*The problem*: Set down, word for word, the line with "camera: 55 degrees right, 5 degrees down" and the lines after it through the final line of the data below, without pictures.

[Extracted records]

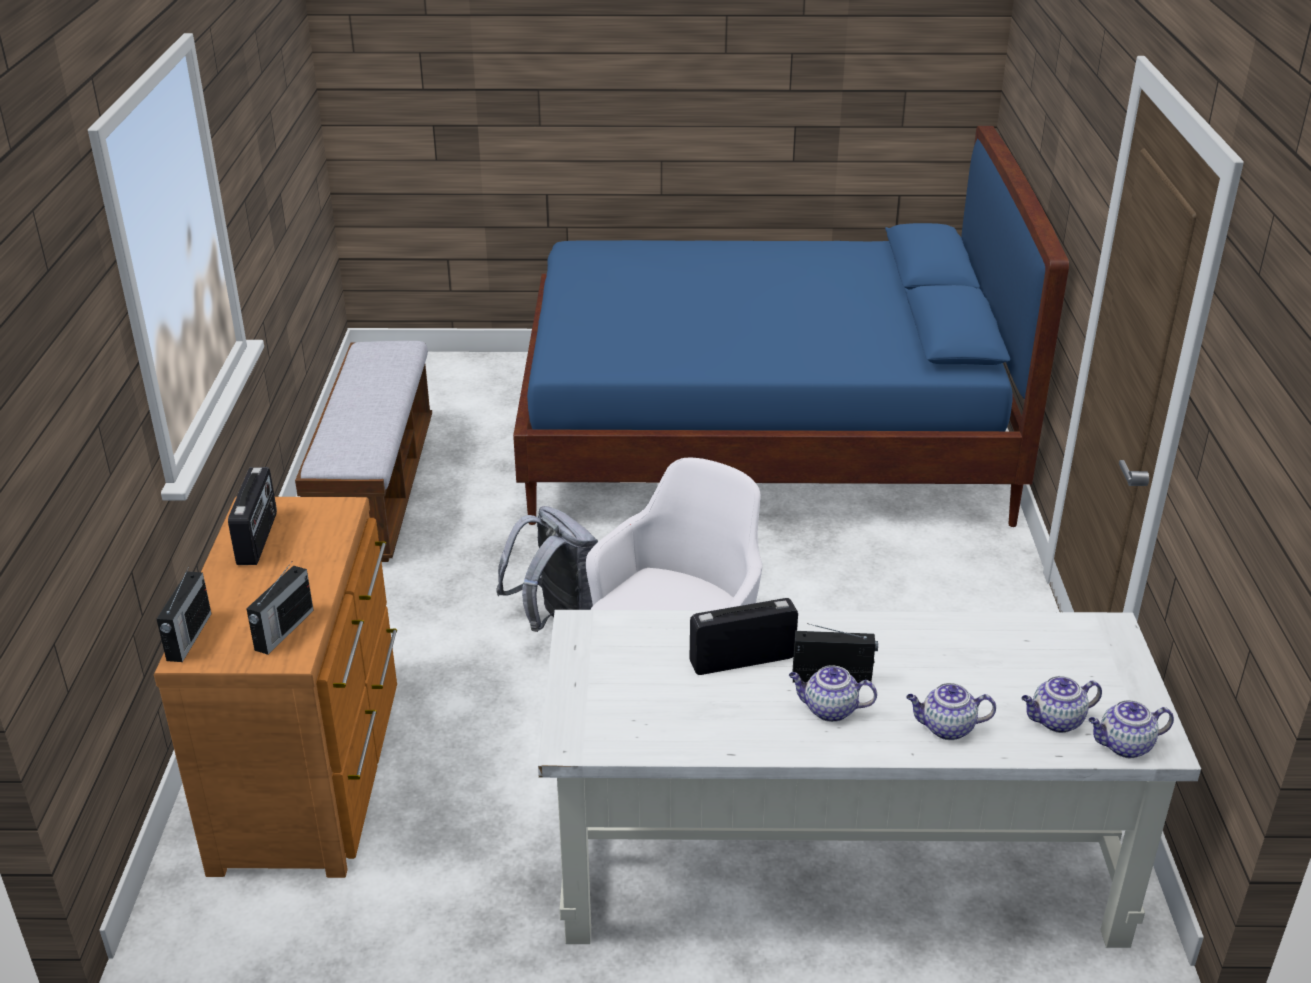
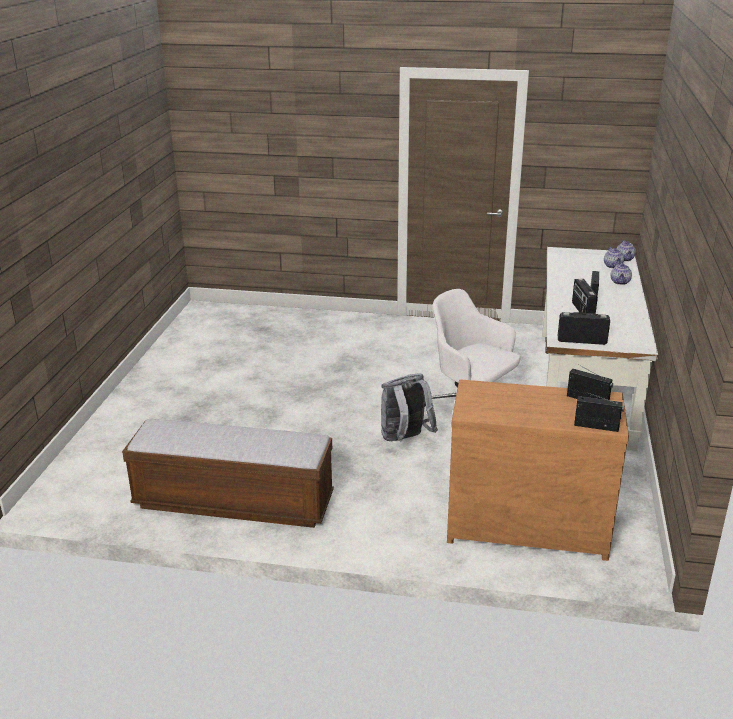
camera: 80 degrees left, 5 degrees down
(258, 538) = (500, 410): radio -> radio (581, 340)
(762, 437) = (244, 363): blue bed -> none
(829, 710) = (613, 299): teapot -> none

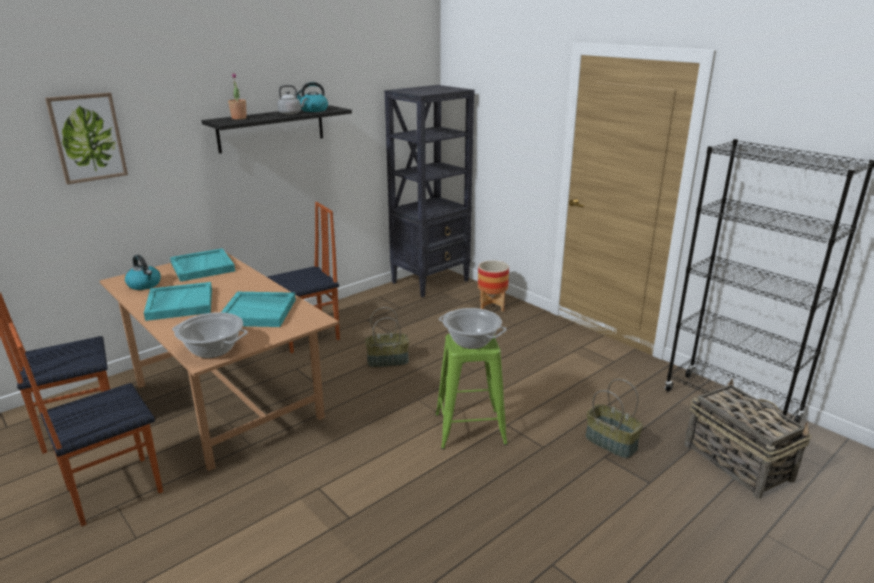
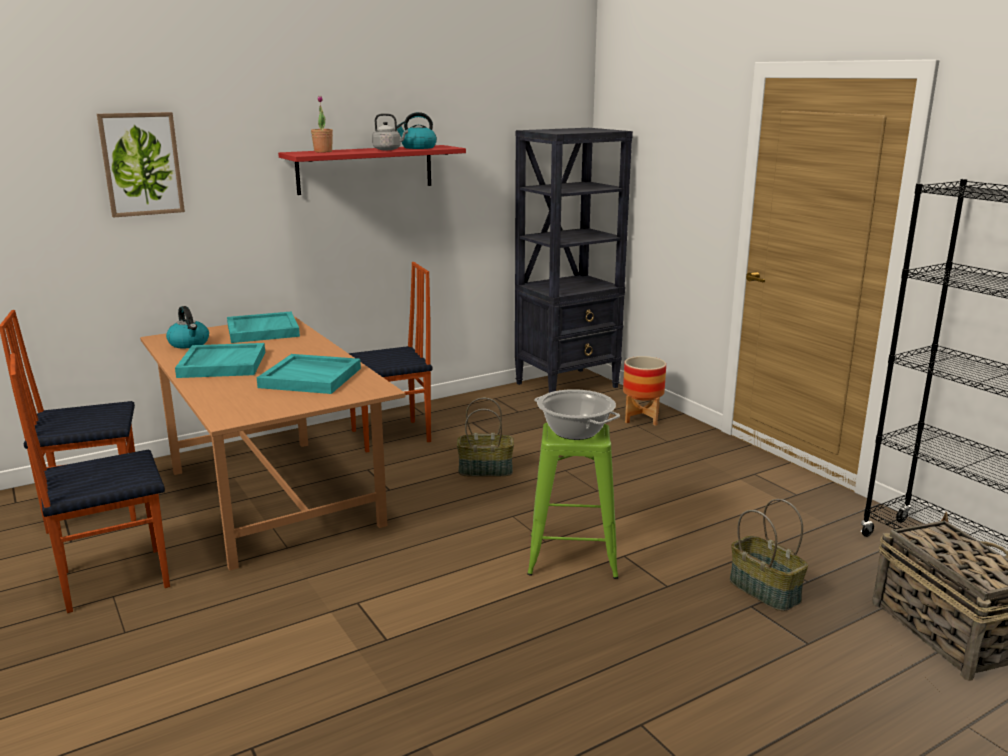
camera: 10 degrees right, 5 degrees down
(213, 349) = (243, 410): cooking pot -> none
(271, 128) = (365, 169): black shelf -> red shelf

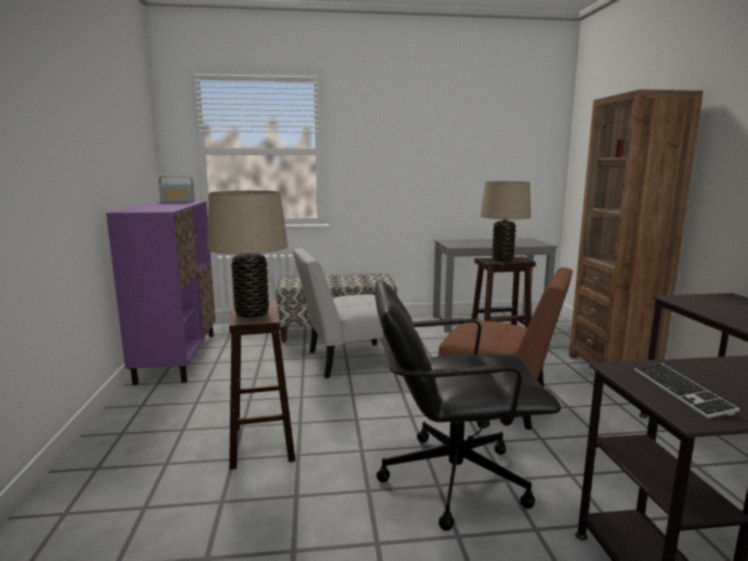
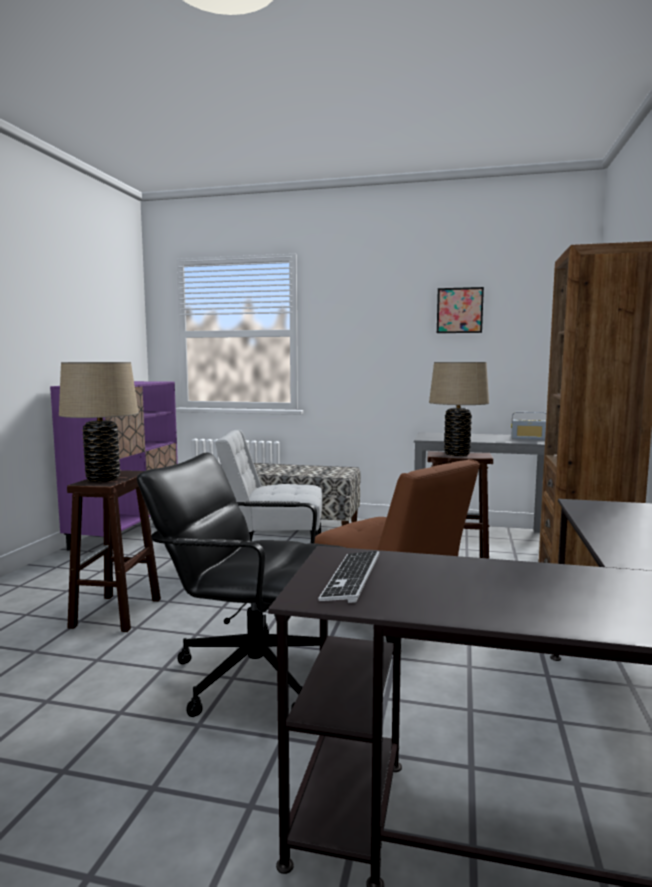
camera: 20 degrees right, 5 degrees down
(177, 201) = (145, 381): radio -> radio (528, 438)
(467, 134) = (459, 310): none -> picture

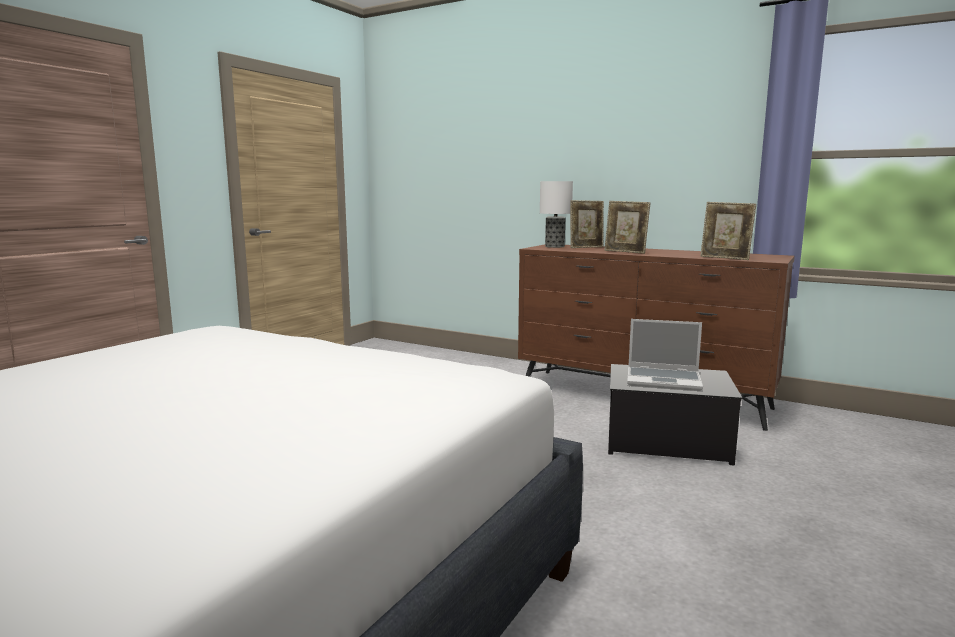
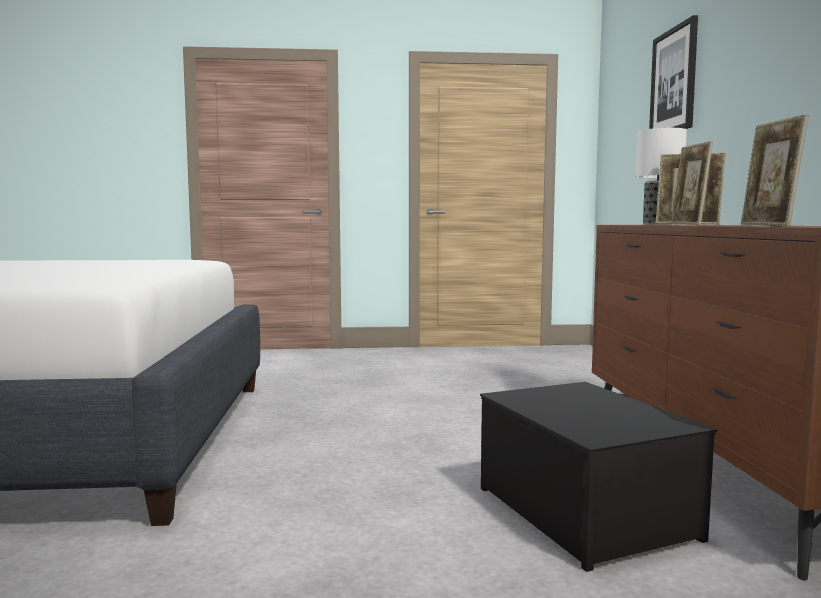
camera: 55 degrees right, 5 degrees down
(491, 131) = (674, 81): none -> picture
(664, 380) = (571, 407): laptop -> none

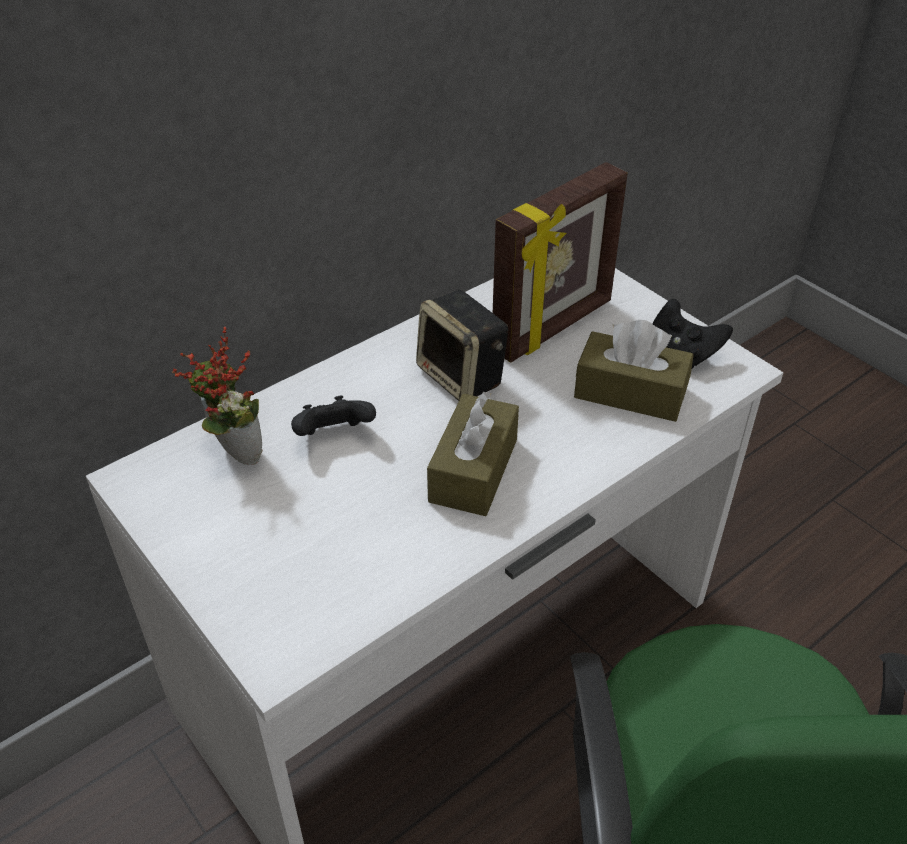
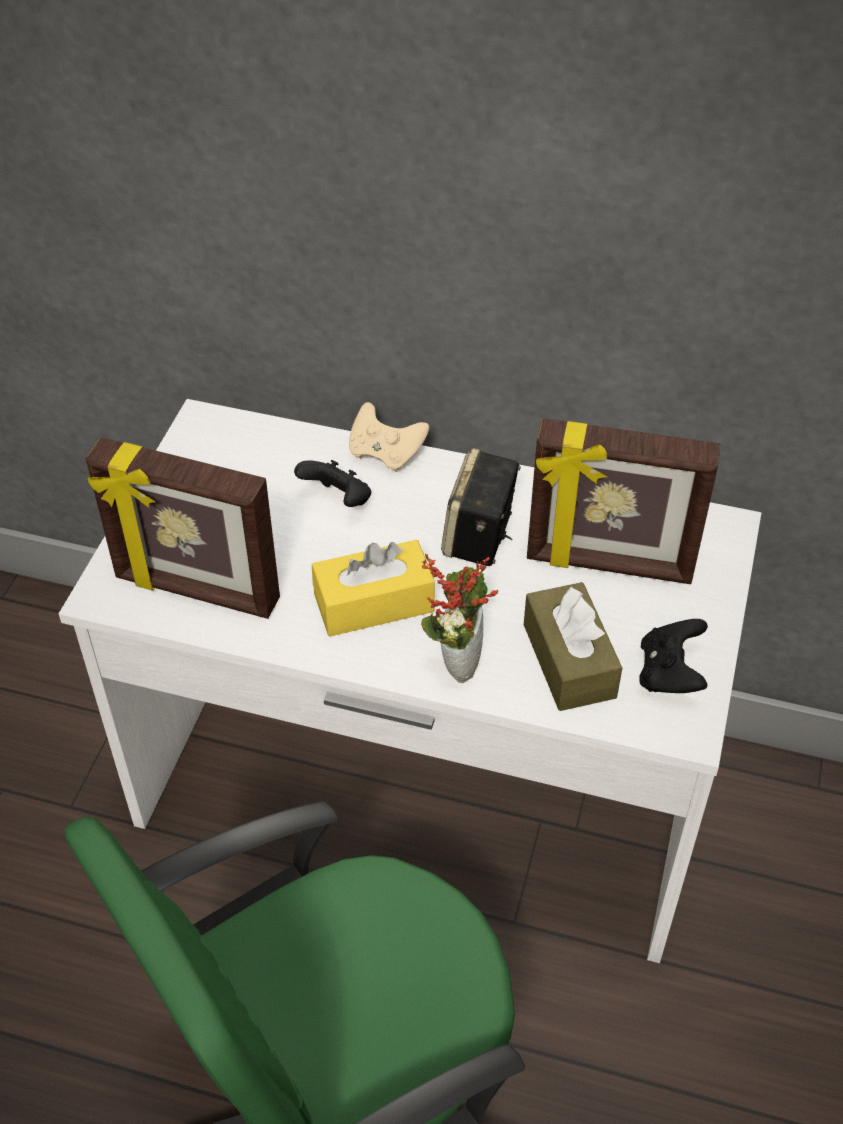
camera: 55 degrees right, 5 degrees up
(233, 454) = (270, 457): potted plant -> potted plant (456, 659)
(312, 383) = (386, 453): none -> beige game controller
(344, 583) = (196, 591): none -> picture frame
(473, 470) = (374, 603): brown tissue box -> yellow tissue box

*Response below*:
camera: 55 degrees right, 5 degrees down
(491, 131) = (674, 81): none -> picture
(664, 380) = (571, 407): laptop -> none

camera: 55 degrees right, 5 degrees up
(233, 454) = (270, 457): potted plant -> potted plant (456, 659)
(312, 383) = (386, 453): none -> beige game controller
(344, 583) = (196, 591): none -> picture frame
(473, 470) = (374, 603): brown tissue box -> yellow tissue box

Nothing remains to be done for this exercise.